# Big boy Max needs a home 2 1/2yr old. MARYLAND



## chuckh (Nov 20, 2011)

I'm posting this for a friend of the family who has a 2 1/2yr old purebred german shepherd named max who they need to find a home for. The current owners adopted Max from the original owner who purchased him in hopes to have him certified to work with him at the prison. Max failed the training course because he was "not aggressive enough" to be a prison dog and so the original owner decided he had no use for him and gave him to the current owners. The wife runs a day care out of her house and her husband works all day each day away from home and theyve determind its to hard to take proper care of him because of their schedules so their looking for a new home for him. They said as much as they dont want to do it, they are going to give him up within the month if they cant find a home for him. He's great with kids, adults and does well with other animals also. He also knows a number of commands from him prison training days. I would take him in if I could but its just not possible right now with the puppy and other dogs. They called and told my girlfriend and I about this yesterday so I'm just trying to get the word out quick so he finds a home!



Max is in Smithsburg, MD



Message me if your interested and I'll get you their phone number!


----------



## Stevenzachsmom (Mar 3, 2008)

He is beautiful. I can't imagine someone wouldn't snatch him up.


----------



## chuckh (Nov 20, 2011)

I really hope someone does!


----------



## katgreen (Dec 28, 2011)

Hope he finds a great home!


----------



## Remo (Sep 8, 2004)

I sent you a PM. Our rescue group was contacted by someone looking for a dog as a possible service dog candidate for a very young boy. This dog just might be the ticket.


----------



## Daisy&Lucky's Mom (Apr 24, 2011)

Keeping fingers and Paws crossed for Max to go to his foever home .


----------



## chuckh (Nov 20, 2011)

Well we got in touch with the breeder we got Zeus from and they had some one in mind. So as of yesterday Max found his new home


----------



## Stevenzachsmom (Mar 3, 2008)

Great news for Max!


----------



## JWC (Feb 8, 2012)

*We want MAX!*

Please give me a call I am interested. We have a Belgian Malinois female and she lost her male buddy Nitro to a serious illness. Good home and will provide references. 410-463-2810 

Thanks

Jack


----------



## Stevenzachsmom (Mar 3, 2008)

Jack,

I sent you a PM. I believe this dog has been adopted. I sent you a link to an 8 month old GSD puppy at the Montgomery County Humane Society. It is a male. Thought you might be interested.


----------



## JWC (Feb 8, 2012)

Thank you! I am new to this thread, did you email that link?


----------



## Stevenzachsmom (Mar 3, 2008)

Jack, I did send you a PM, but I don't think the link works. Last I checked, the puppy still appeared on the website. That may not be UTD. You could call the shelter to check. Google the Montgomery County Humane Society in Rockville, MD.

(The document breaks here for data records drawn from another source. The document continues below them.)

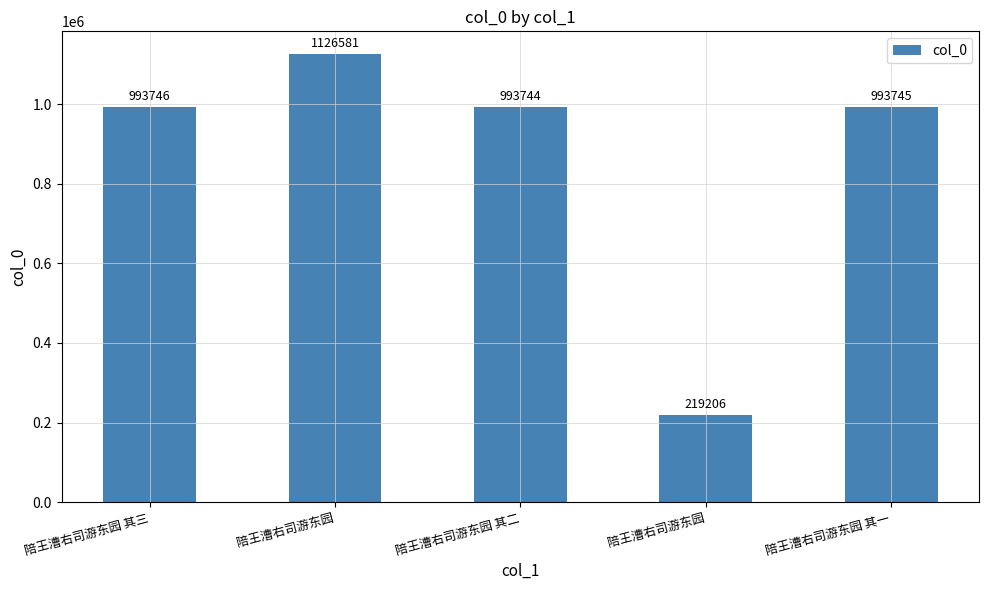

List the labels in order of value, largest first.

陪王漕右司游东园, 陪王漕右司游东园 其三, 陪王漕右司游东园 其一, 陪王漕右司游东园 其二, 陪王漕右司游东园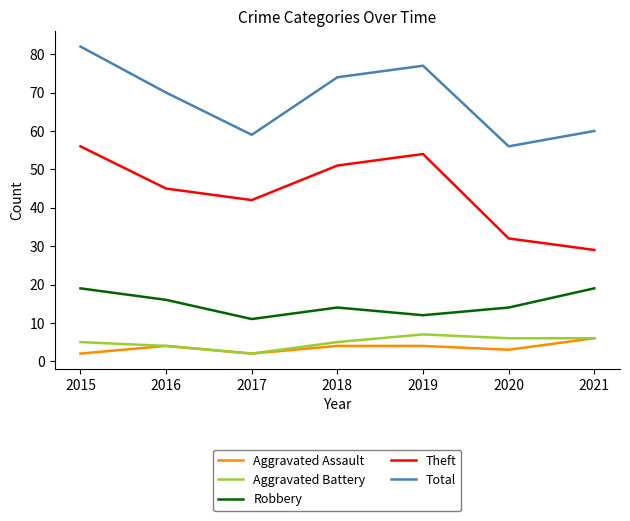

Count the number of categories in the chart.

7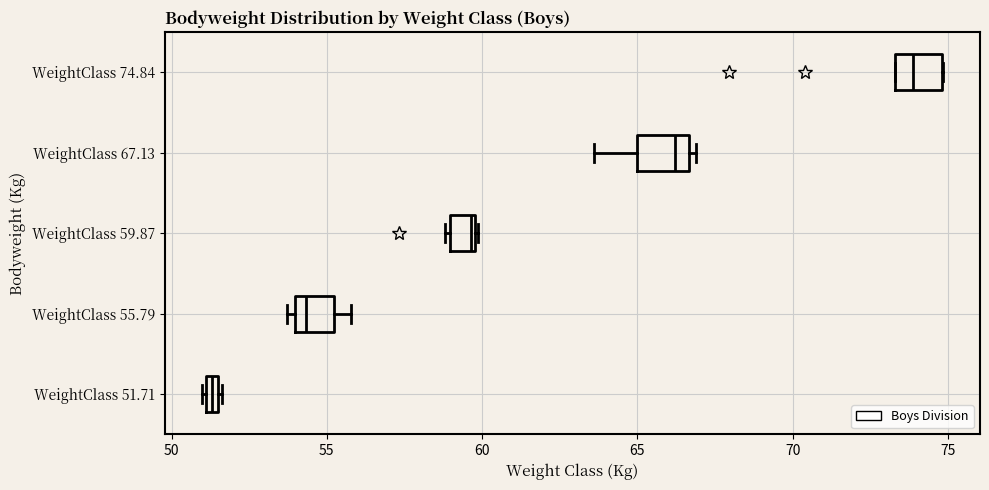

Where does the left whisker of the box for WeightClass 67.13 end on the x-axis? The values are not printed on the chart, so give them approximately, as read against the axis.

63.5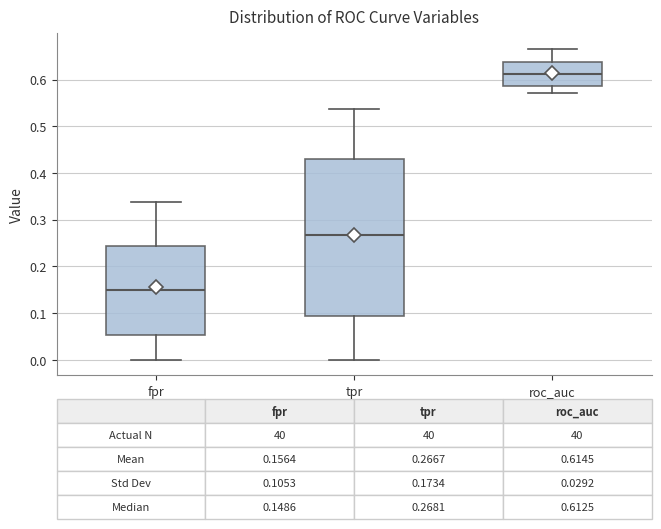

Which box has the lowest median line?

fpr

Most rescues also courtesy post owner surrenders, so you might want to watch out for those too. Always great GSDs looking for homes.

Good luck!


----------



## Stevenzachsmom (Mar 3, 2008)

Male German Shepherd

Just saw this GSD on Baltimore Craigslist.


----------



## shilohsmom (Jul 14, 2003)

Stevenzachsmom said:


> Male German Shepherd
> 
> Just saw this GSD on Baltimore Craigslist.


I don't think this is the same dog.


----------



## Stevenzachsmom (Mar 3, 2008)

LOL! No Rosa. That isn't the same dog. Max was already rehomed and the new poster came in late interested in him. He is in Maryland too, so I was trying to point him in the direction of some local GSDs I seen that needed homes. 

Sorry for the confusion.
Jan


----------